Dossier à la UneEcofin

RDC : après les états généraux, cap vers la dépolitisation des entreprises publiques

Les lampions se sont éteints, samedi 14 décembre à Kinshasa, sur les états généraux des entreprises du Portefeuille. Durant six jours, des panélistes venus de divers horizons ont réfléchi sur l’avenir et le devenir des entreprises publiques en RD-Congo, démontrant surtout plusieurs maux qui rongent ces entités, jadis fleuron de l’économie nationale. Au Centre financier de Kinshasa, la Première ministre Judith Suminwa a, au nom du président de la République Félix Tshisekedi, clos ces assises, soulignant l’importance de réformer la gouvernance des entreprises publiques et rassurant de la prise en compte des recommandations issues de ces assises.

Durant toute la semaine, six panels ont été organisés autour du thème central: «Faire des entreprises du Portefeuille de l’État un puissant levier de croissance économique et de développement social en RD-Congo». Tout au long des réflexions, le besoin de dépolitiser et de réformer les entreprises publiques est apparu comme la clé de voûte de leur décollage. L’autre recommandation phare est la réadaptation des structures de gestion avec, entre autres, la mise en place de conseils d’administration et comités de gestion compétents et indépendants, capables de gérer avec responsabilité et efficacité.

«La rentabilité a été identifiée comme une priorité. Les recommandations ont porté sur la mise en place de modèles économiques rentables et l’élargissement de sources de financements par un encadrement des partenaires stratégiques», a martelé Judith Suminwa.

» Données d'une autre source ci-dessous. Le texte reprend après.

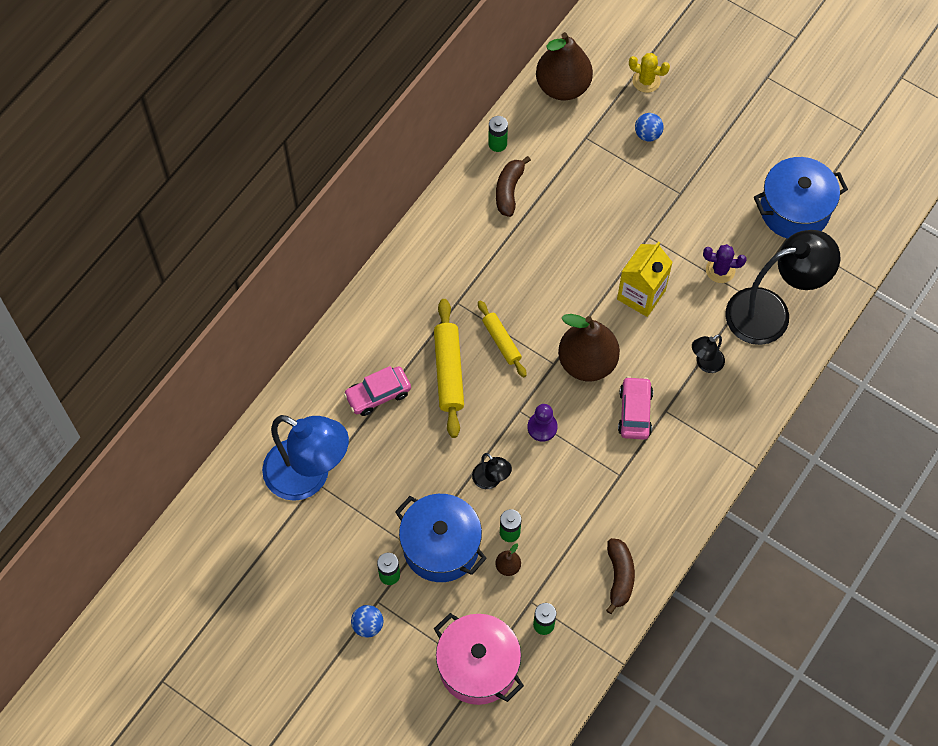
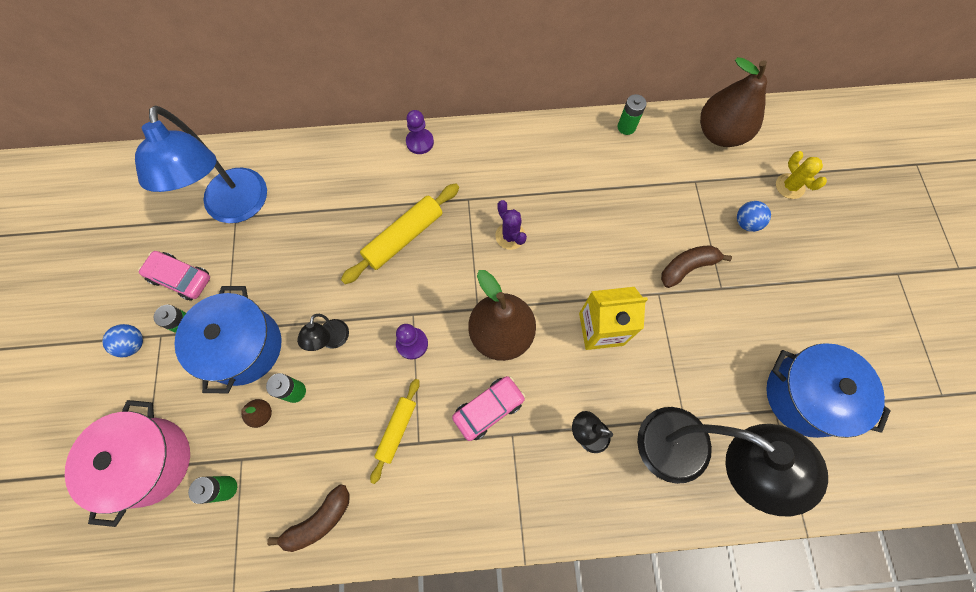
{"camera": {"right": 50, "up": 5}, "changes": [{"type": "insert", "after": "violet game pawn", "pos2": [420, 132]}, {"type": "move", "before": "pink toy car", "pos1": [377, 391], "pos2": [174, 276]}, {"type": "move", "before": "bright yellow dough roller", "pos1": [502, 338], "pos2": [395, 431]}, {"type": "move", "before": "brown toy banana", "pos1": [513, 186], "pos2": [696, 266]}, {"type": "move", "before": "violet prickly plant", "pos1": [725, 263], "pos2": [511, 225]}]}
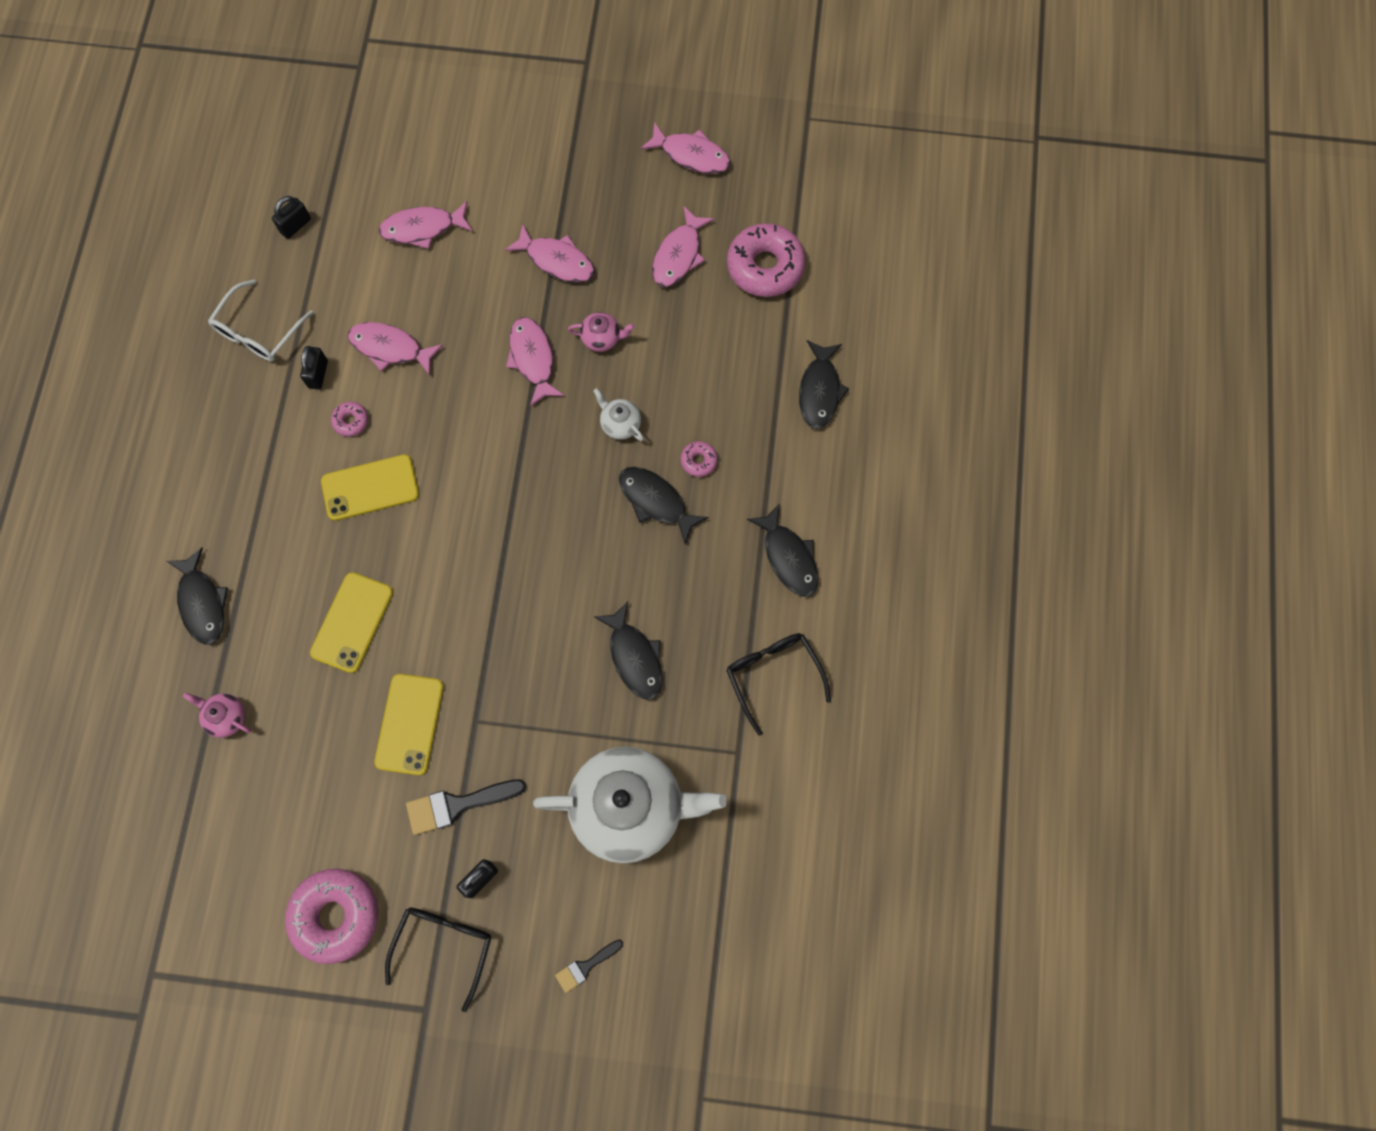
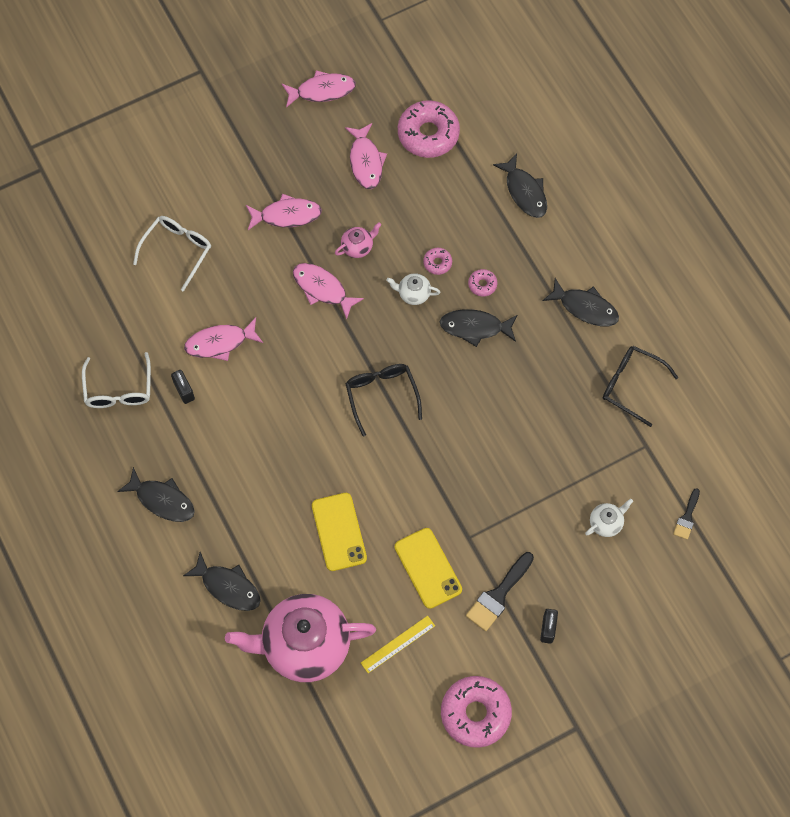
{"camera": {"right": -35, "up": -5}, "changes": [{"type": "delete", "before": "black small lock", "pos1": [291, 217]}, {"type": "delete", "before": "bright yellow mobile phone", "pos1": [370, 487]}, {"type": "insert", "after": "bright yellow measuring stick", "pos2": [398, 644]}, {"type": "move", "before": "pink donut", "pos1": [349, 419], "pos2": [437, 261]}, {"type": "move", "before": "black spectacles", "pos1": [438, 959], "pos2": [384, 400]}, {"type": "move", "before": "black paint brush", "pos1": [589, 966], "pos2": [686, 514]}, {"type": "move", "before": "black fish", "pos1": [628, 650], "pos2": [156, 494]}, {"type": "replace", "before": "pink fish", "after": "pure white spectacles", "pos1": [426, 225], "pos2": [172, 254]}, {"type": "resize", "before": "pink china teapot", "pos1": [217, 715], "pos2": [300, 638], "scale": 2.49}, {"type": "resize", "before": "pure white china teapot", "pos1": [630, 805], "pos2": [609, 518], "scale": 0.4}]}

En RD-Congo, les états généraux des entreprises ont marqué un tournant dans le secteur, depuis la mutation vers des sociétés commerciales au début des années 2010. Pour Jean-Lucien Bussa qui a osé cette démarche, il s’agit d’une victoire indélébile alors que les recommandations formulées vont permettre, si elles sont mises en œuvre, de débuter la transformation de ces entreprises pour en faire des structures clés du développement économique et social de la RD-Congo.

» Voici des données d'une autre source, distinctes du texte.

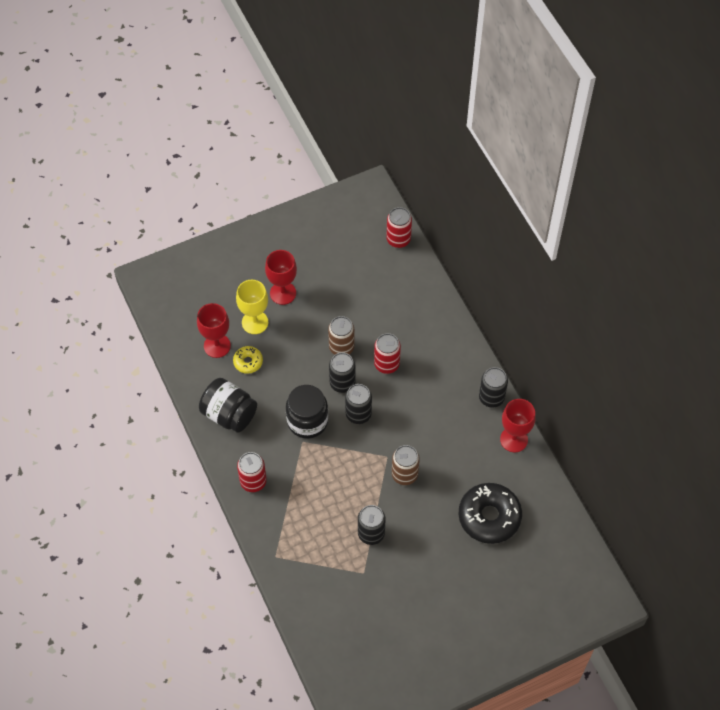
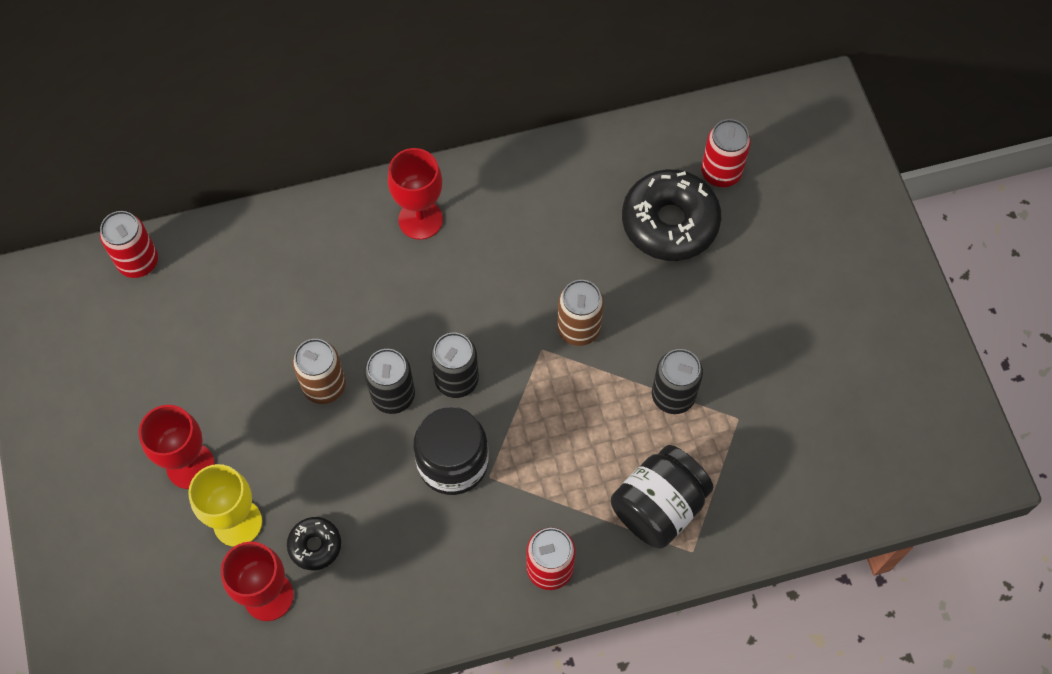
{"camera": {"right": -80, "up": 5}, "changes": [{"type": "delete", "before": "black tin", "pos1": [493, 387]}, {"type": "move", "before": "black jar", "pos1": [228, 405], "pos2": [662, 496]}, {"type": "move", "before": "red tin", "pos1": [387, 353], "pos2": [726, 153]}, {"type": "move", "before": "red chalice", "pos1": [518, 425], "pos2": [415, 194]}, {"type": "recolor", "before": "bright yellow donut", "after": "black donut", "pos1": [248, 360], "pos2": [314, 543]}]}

Plusieurs autres recommandations sont sorties de ces travaux. Une notamment est revenue en boucle, celle portant sur la dépolitisation, en évitant les nominations «basées sur des intérêts politiques». Nombreux intervenants ont appelé à privilégier les critères de méritocratie pour dénicher de meilleurs profils. Ces oiseaux rares devront également être soumis à un mécanisme de suivi et d’évaluation. Afin de maximiser la valeur ajoutée des ressources naturelles et s’assurer du partage équitable des bénéfices entre l’État, les entreprises et les communautés locales, les participants ont également proposer de repenser les partenariats stratégiques afin de garantir des retombées économiques et sociales durables.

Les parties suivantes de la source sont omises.